Querying Wikipedia in ASP.NET using LINQ-to-Wiki

Have you ever visited Wikipedia and simply just gotten lost in the sheer vastness of knowledge that is available there? If only something existed to allow you to easily create complex queries that would provide you with exactly what you needed using syntax that were familiar with (such as LINQ)? Well then this may be just the post for you!

Introducing LINQ-to-Wiki

LINQ-to-Wiki is a library designed by Petr Onderka to query any sites running MediaWiki (which includes Wikipedia) through any available .NET language. It provides extensive functionality to allow complex queries to be performed and is not limited to just reading wiki pages, but it can also perform edits, content additions and more. You can request a variety of different items that would otherwise normally require a significant amount of scrolling, clicking and result in the eventual “how did I get here” several hours later. All of this after losing focus on your original goal because of sheer magnitude and borderline addiction to knowledge the site can evoke.

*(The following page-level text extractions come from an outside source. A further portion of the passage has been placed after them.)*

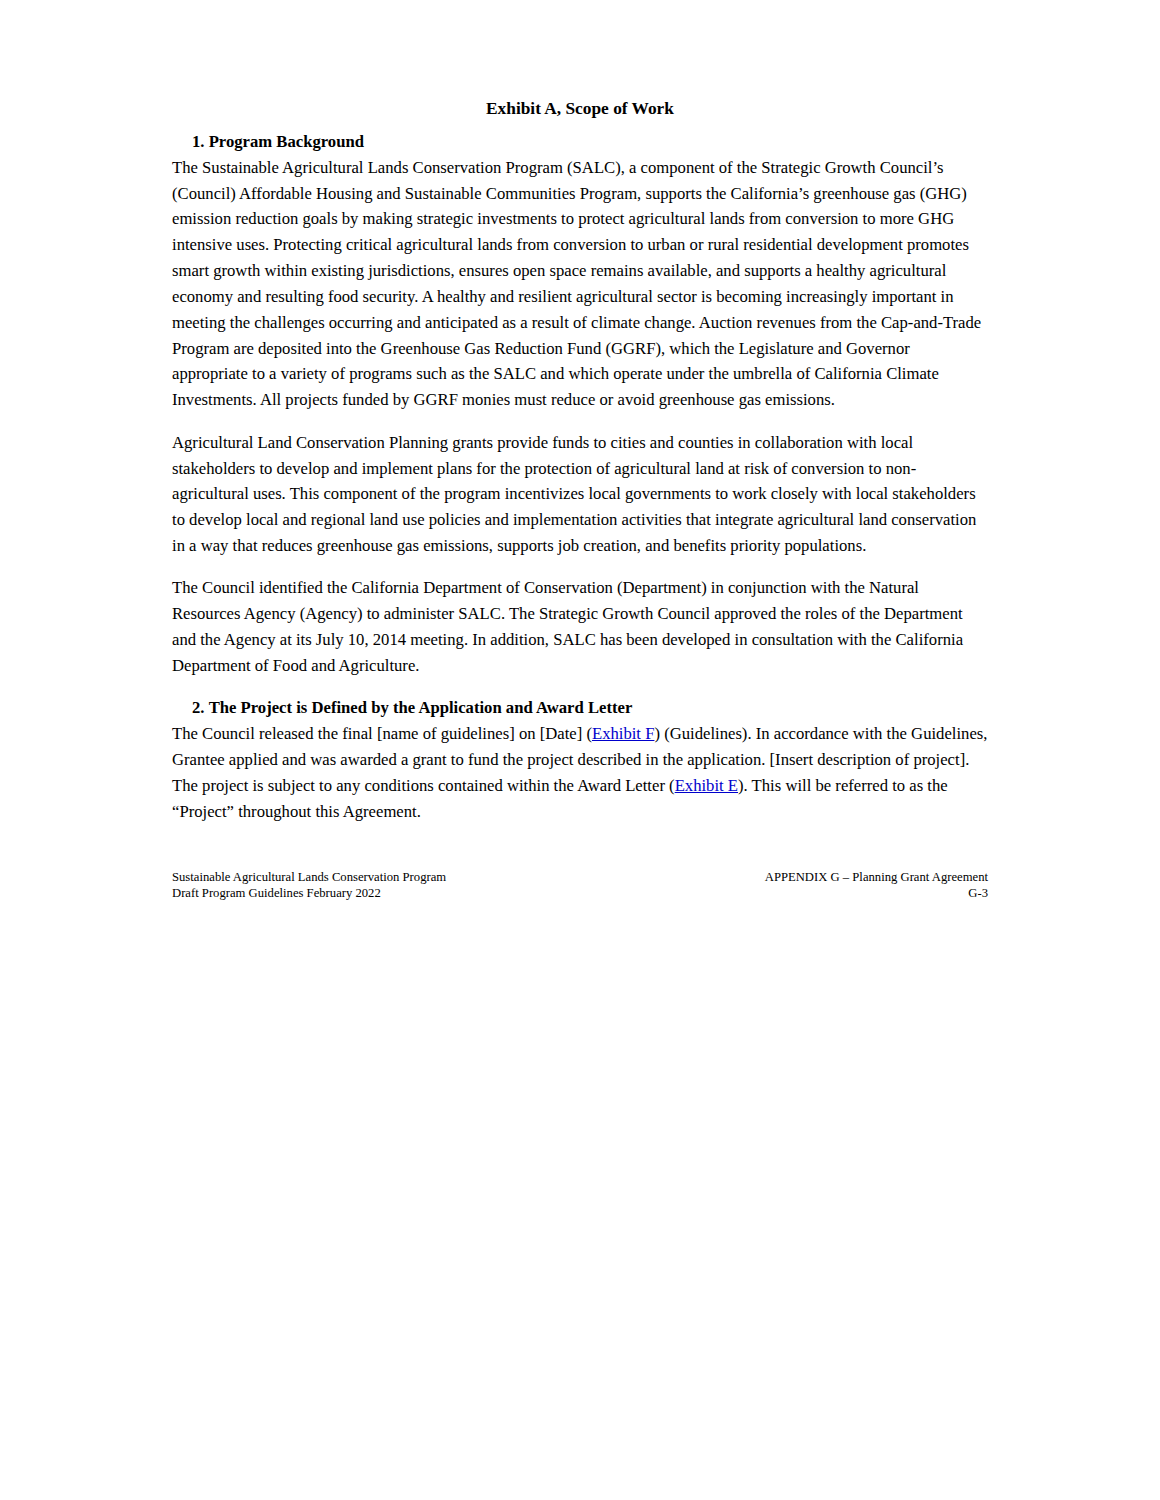Exhibit A, Scope of Work
Program Background
The Sustainable Agricultural Lands Conservation Program (SALC), a component of the Strategic Growth Council’s (Council) Affordable Housing and Sustainable Communities Program, supports the California’s greenhouse gas (GHG) emission reduction goals by making strategic investments to protect agricultural lands from conversion to more GHG intensive uses. Protecting critical agricultural lands from conversion to urban or rural residential development promotes smart growth within existing jurisdictions, ensures open space remains available, and supports a healthy agricultural economy and resulting food security. A healthy and resilient agricultural sector is becoming increasingly important in meeting the challenges occurring and anticipated as a result of climate change. Auction revenues from the Cap-and-Trade Program are deposited into the Greenhouse Gas Reduction Fund (GGRF), which the Legislature and Governor appropriate to a variety of programs such as the SALC and which operate under the umbrella of California Climate Investments. All projects funded by GGRF monies must reduce or avoid greenhouse gas emissions.
Agricultural Land Conservation Planning grants provide funds to cities and counties in collaboration with local stakeholders to develop and implement plans for the protection of agricultural land at risk of conversion to non-agricultural uses. This component of the program incentivizes local governments to work closely with local stakeholders to develop local and regional land use policies and implementation activities that integrate agricultural land conservation in a way that reduces greenhouse gas emissions, supports job creation, and benefits priority populations.
The Council identified the California Department of Conservation (Department) in conjunction with the Natural Resources Agency (Agency) to administer SALC. The Strategic Growth Council approved the roles of the Department and the Agency at its July 10, 2014 meeting. In addition, SALC has been developed in consultation with the California Department of Food and Agriculture.
The Project is Defined by the Application and Award Letter
The Council released the final [name of guidelines] on [Date] (Exhibit F) (Guidelines). In accordance with the Guidelines, Grantee applied and was awarded a grant to fund the project described in the application. [Insert description of project]. The project is subject to any conditions contained within the Award Letter (Exhibit E). This will be referred to as the “Project” throughout this Agreement.
Sustainable Agricultural Lands Conservation Program
Draft Program Guidelines February 2022
APPENDIX G – Planning Grant Agreement
G-3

A few of the many things related to Wikipedia content that can be accessed through queries in LINQ-to-Wiki are  :

  • Listing all of the articles within a category
  • Listing all of the links contained within a page
  • Grabbing images and related articles
  • Full query and search support

LINQ-to-Wiki uses traditional LINQ queries that any .NET developer would be accustomed to and then the library translates these into API Requests through MediaWiki for whatever big plans that you are trying to conquer the world with.

Getting Started

LINQ-to-Wiki can be accessed in the following two methods :

Once you have added the appropriate references to the LINQ-to-Wiki files to your project, then you are ready to get started!

Your First Query

Querying is really where LINQ-to-Wiki shines (as you could imagine with the cosmos of data within Wikipedia)! The actual querying process is very straight-forward and really doesn’t differ much from using a traditional DataContext that you would be accustomed to working with in any other flavor of LINQ-to-X (SQL, Entities etc.).

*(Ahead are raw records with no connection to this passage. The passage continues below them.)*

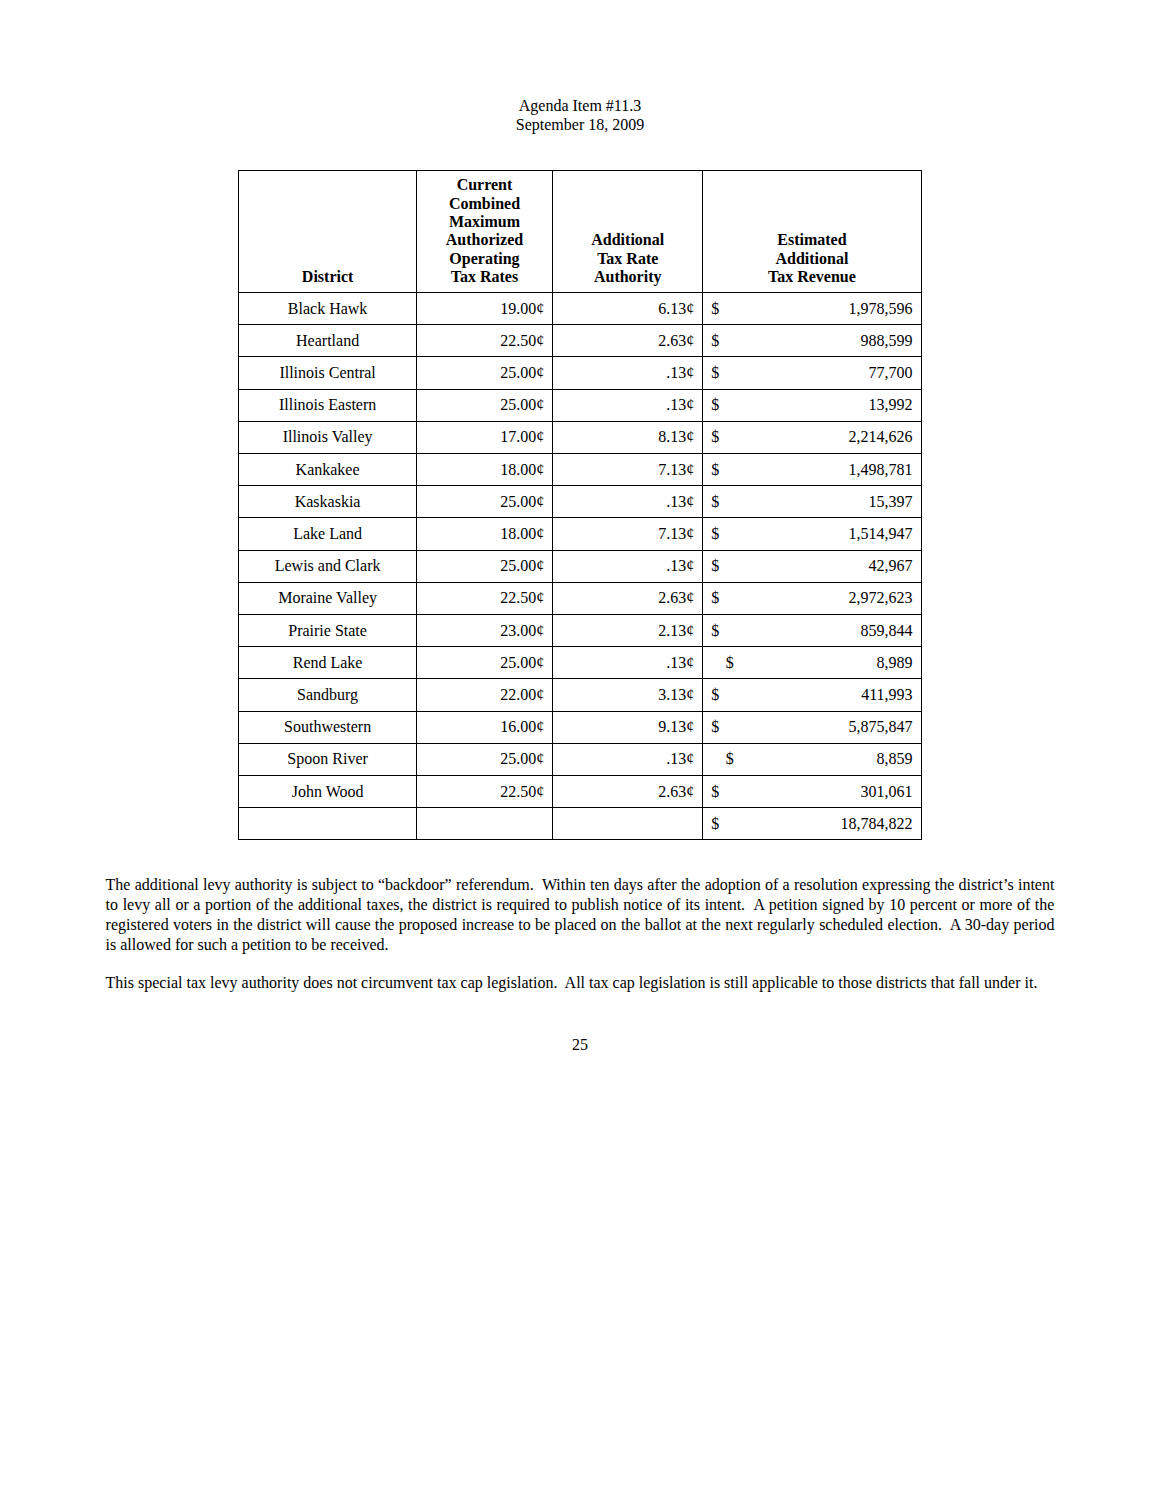Agenda Item #11.3
September 18, 2009
| District | Current Combined Maximum Authorized Operating Tax Rates | Additional Tax Rate Authority | Estimated Additional Tax Revenue |
| --- | --- | --- | --- |
| Black Hawk | 19.00¢ | 6.13¢ | $ 1,978,596 |
| Heartland | 22.50¢ | 2.63¢ | $ 988,599 |
| Illinois Central | 25.00¢ | .13¢ | $ 77,700 |
| Illinois Eastern | 25.00¢ | .13¢ | $ 13,992 |
| Illinois Valley | 17.00¢ | 8.13¢ | $ 2,214,626 |
| Kankakee | 18.00¢ | 7.13¢ | $ 1,498,781 |
| Kaskaskia | 25.00¢ | .13¢ | $ 15,397 |
| Lake Land | 18.00¢ | 7.13¢ | $ 1,514,947 |
| Lewis and Clark | 25.00¢ | .13¢ | $ 42,967 |
| Moraine Valley | 22.50¢ | 2.63¢ | $ 2,972,623 |
| Prairie State | 23.00¢ | 2.13¢ | $ 859,844 |
| Rend Lake | 25.00¢ | .13¢ | $ 8,989 |
| Sandburg | 22.00¢ | 3.13¢ | $ 411,993 |
| Southwestern | 16.00¢ | 9.13¢ | $ 5,875,847 |
| Spoon River | 25.00¢ | .13¢ | $ 8,859 |
| John Wood | 22.50¢ | 2.63¢ | $ 301,061 |
| | | | $ 18,784,822 |
The additional levy authority is subject to “backdoor” referendum. Within ten days after the adoption of a resolution expressing the district’s intent to levy all or a portion of the additional taxes, the district is required to publish notice of its intent. A petition signed by 10 percent or more of the registered voters in the district will cause the proposed increase to be placed on the ballot at the next regularly scheduled election. A 30-day period is allowed for such a petition to be received.
This special tax levy authority does not circumvent tax cap legislation. All tax cap legislation is still applicable to those districts that fall under it.
25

You’ll first need to initialize a Wiki class that will act as your DataContext and the source of all of your queries. You can initialize it using actual Login information (if you plan on editing and performing more advanced actions) but in this demonstration we will just be focusing on querying, so feel free to make up your own credentials :

var wikipedia = new Wiki("Example");

Once you have created your necessary Wiki object, then you will basically be ready to start querying. However, Wikipedia is a huge, complex data-filled cosmos and before we start adventuring around in our LINQ-powered spaceship, let’s take a look at a map to see where we can go.

Exploring the Cosmos of Wikipedia

Before we delve to deep into some serious querying, let’s review over some of the properties and collections that we can use from our Wiki object. Since this post is primarily concerned with querying, we will be looking at the Query property of our Wiki object.

var query = wikipedia.Query.AdventurePlaceholder;

Some of the major properties that we will be concerned with regarding querying of our Query object are :

  • allcategoriesThis is an enumeration of all of the available Categories
  • allimagesThis is an enumeration of all of the available Images
  • alllinksThis is an enumeration of all of the available Links
  • categorymembersThis lists all of the pages in a given category
  • backlinksThis finds all pages that link back to a specific page.
  • searchThis allows a full-text search to be performed

From each of these we can use the LINQ methods that we all know and love such as .Where() and .Select() and then we wrap everything up to execute our query using the .AsEnumerable() method. Each of these items will also have specific properties that can be accessed within your inner clauses to further narrow your search, so don’t neglect how wonderful Intellisense can be.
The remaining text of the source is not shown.